Records from a collection
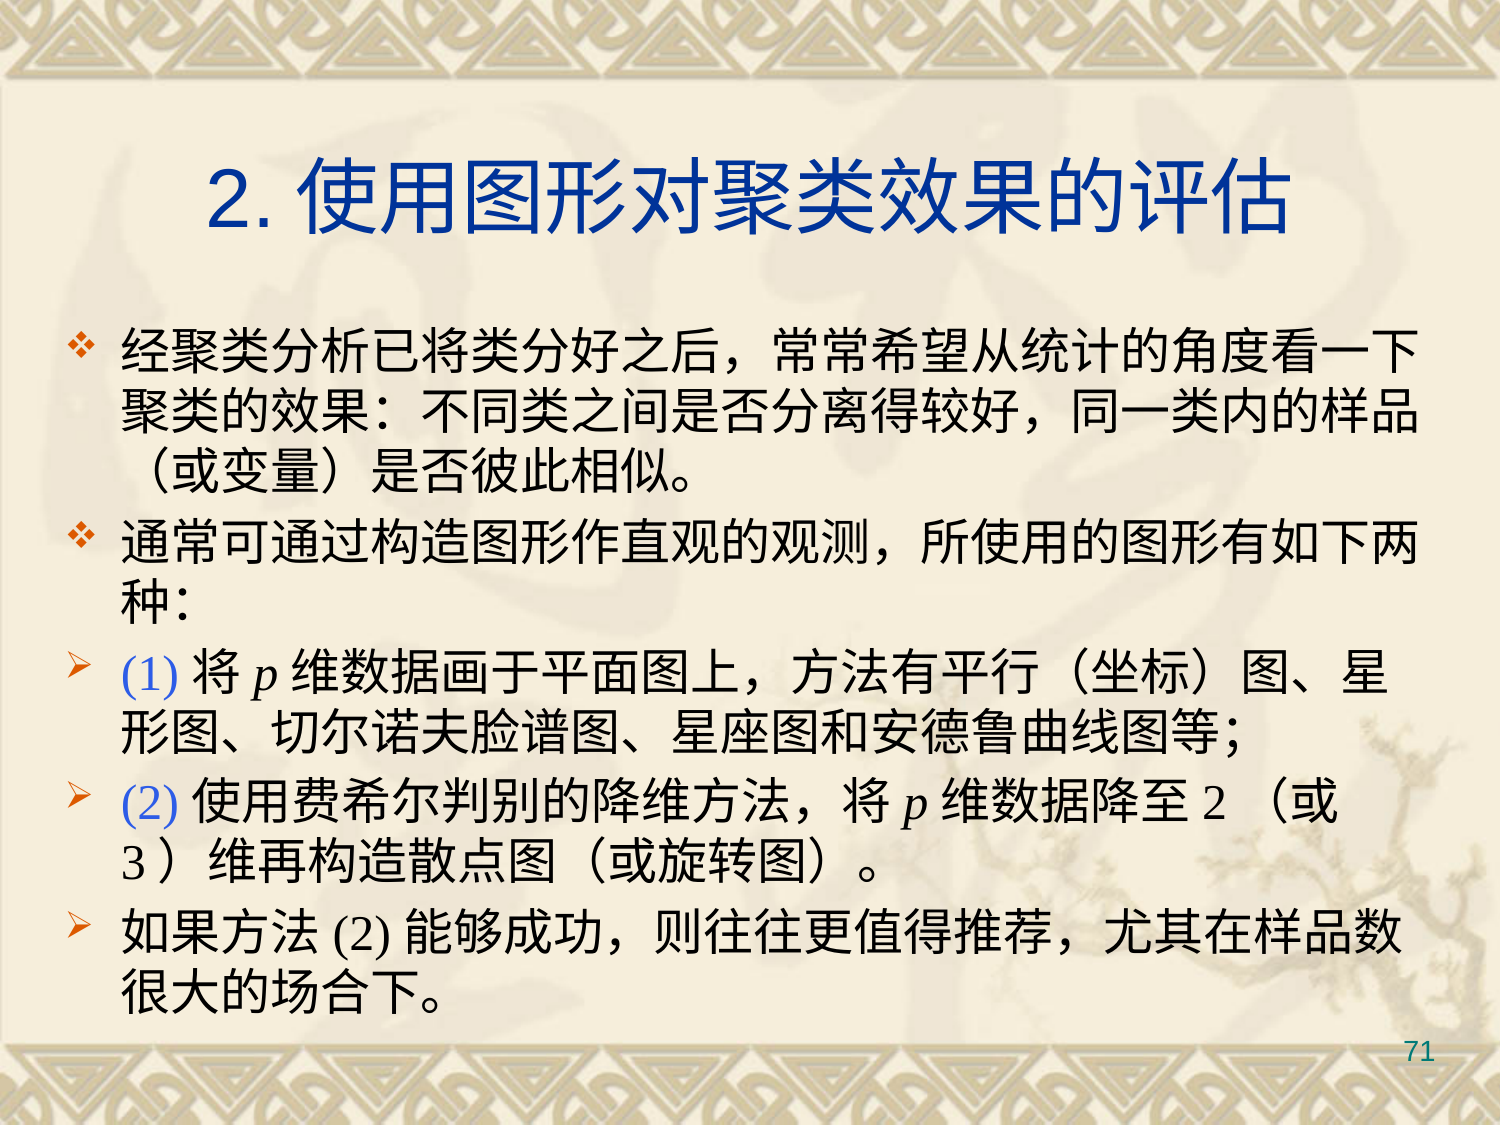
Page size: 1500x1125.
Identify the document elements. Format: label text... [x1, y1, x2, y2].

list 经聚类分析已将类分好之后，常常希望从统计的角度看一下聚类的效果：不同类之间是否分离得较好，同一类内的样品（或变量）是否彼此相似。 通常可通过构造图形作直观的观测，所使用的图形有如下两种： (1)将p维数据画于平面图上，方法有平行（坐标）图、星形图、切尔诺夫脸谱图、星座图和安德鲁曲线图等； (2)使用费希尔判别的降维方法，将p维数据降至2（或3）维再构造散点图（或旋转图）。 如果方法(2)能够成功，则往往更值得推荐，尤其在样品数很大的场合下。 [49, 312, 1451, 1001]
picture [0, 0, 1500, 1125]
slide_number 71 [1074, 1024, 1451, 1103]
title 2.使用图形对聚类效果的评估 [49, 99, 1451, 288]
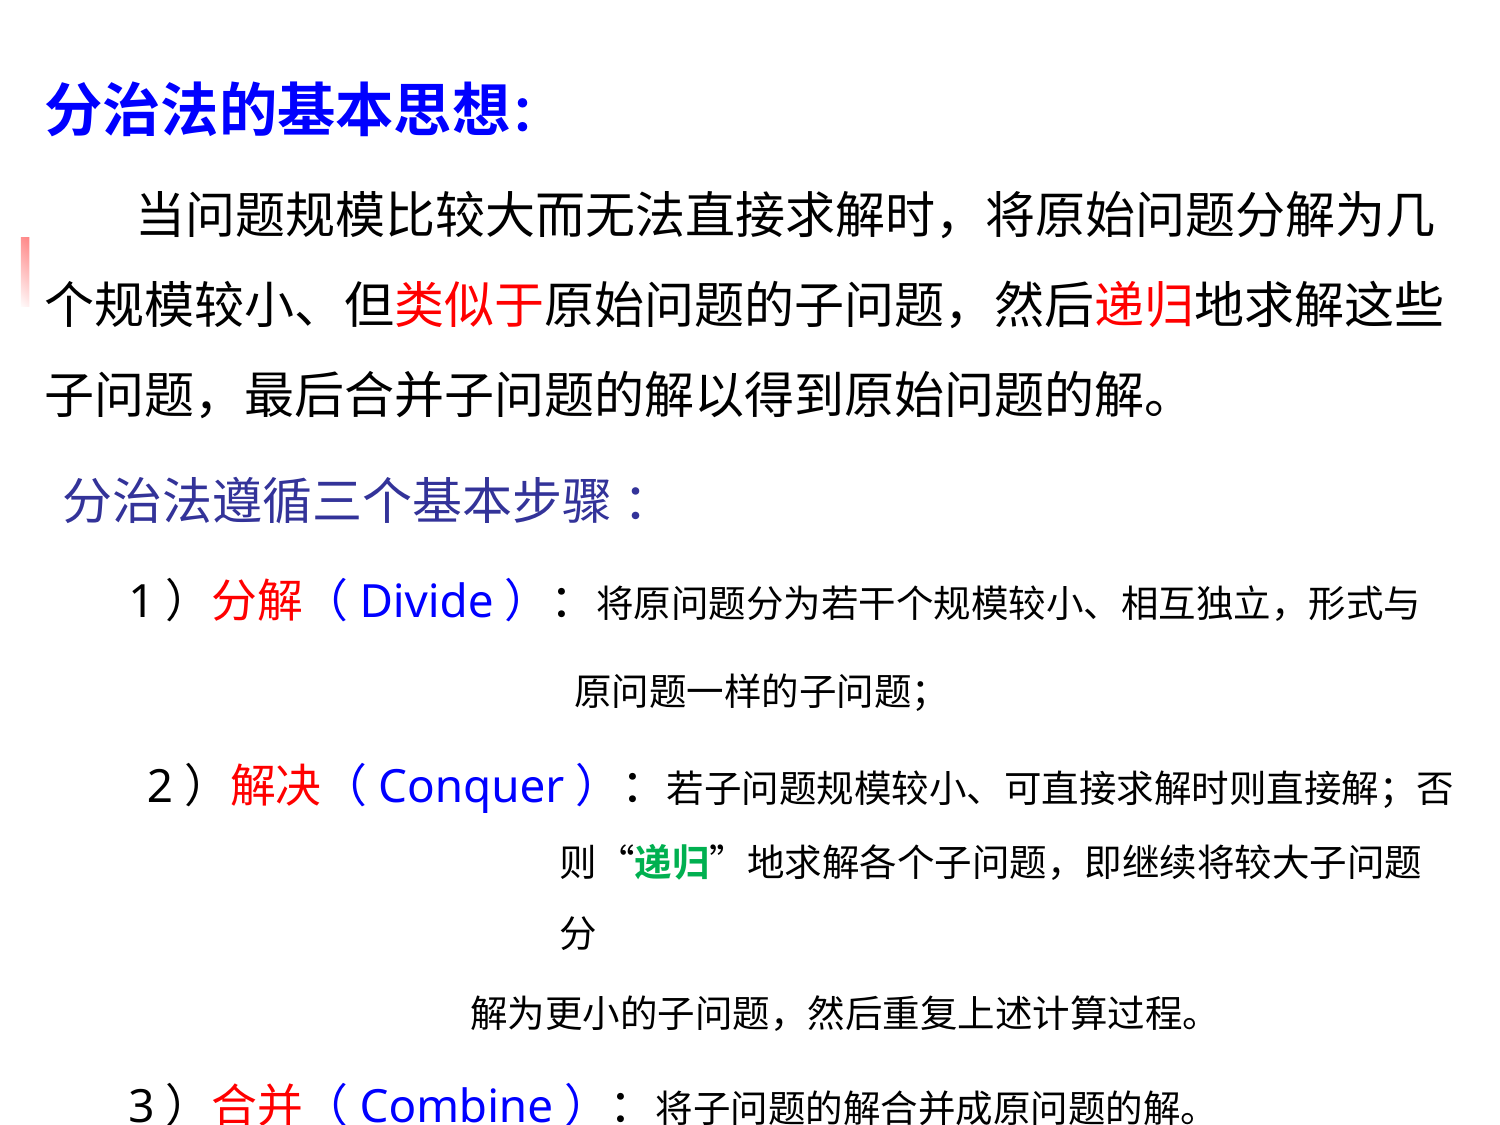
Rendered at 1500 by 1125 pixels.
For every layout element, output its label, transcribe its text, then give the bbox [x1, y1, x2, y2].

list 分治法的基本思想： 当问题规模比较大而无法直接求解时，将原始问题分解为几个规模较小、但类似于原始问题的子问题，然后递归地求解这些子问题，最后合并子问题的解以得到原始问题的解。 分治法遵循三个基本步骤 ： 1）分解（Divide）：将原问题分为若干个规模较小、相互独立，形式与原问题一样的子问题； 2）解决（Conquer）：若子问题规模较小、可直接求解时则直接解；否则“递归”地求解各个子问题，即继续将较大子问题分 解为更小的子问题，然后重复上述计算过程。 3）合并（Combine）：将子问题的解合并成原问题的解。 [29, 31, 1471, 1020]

▸ Work order
All of the data, minus its pictures, should be repeated exactly.

▸ Answer space
Page size: 1500x1125.
Identify the document elements. Format: label text... [x1, y1, x2, y2].

list 经聚类分析已将类分好之后，常常希望从统计的角度看一下聚类的效果：不同类之间是否分离得较好，同一类内的样品（或变量）是否彼此相似。 通常可通过构造图形作直观的观测，所使用的图形有如下两种： (1)将p维数据画于平面图上，方法有平行（坐标）图、星形图、切尔诺夫脸谱图、星座图和安德鲁曲线图等； (2)使用费希尔判别的降维方法，将p维数据降至2（或3）维再构造散点图（或旋转图）。 如果方法(2)能够成功，则往往更值得推荐，尤其在样品数很大的场合下。 [49, 312, 1451, 1001]
picture [0, 0, 1500, 1125]
slide_number 71 [1074, 1024, 1451, 1103]
title 2.使用图形对聚类效果的评估 [49, 99, 1451, 288]
Rendered at 1500 by 1125 pixels.
For every layout element, output its label, transcribe its text, then give the bbox [x1, y1, x2, y2].

list 分治法的基本思想： 当问题规模比较大而无法直接求解时，将原始问题分解为几个规模较小、但类似于原始问题的子问题，然后递归地求解这些子问题，最后合并子问题的解以得到原始问题的解。 分治法遵循三个基本步骤 ： 1）分解（Divide）：将原问题分为若干个规模较小、相互独立，形式与原问题一样的子问题； 2）解决（Conquer）：若子问题规模较小、可直接求解时则直接解；否则“递归”地求解各个子问题，即继续将较大子问题分 解为更小的子问题，然后重复上述计算过程。 3）合并（Combine）：将子问题的解合并成原问题的解。 [29, 31, 1471, 1020]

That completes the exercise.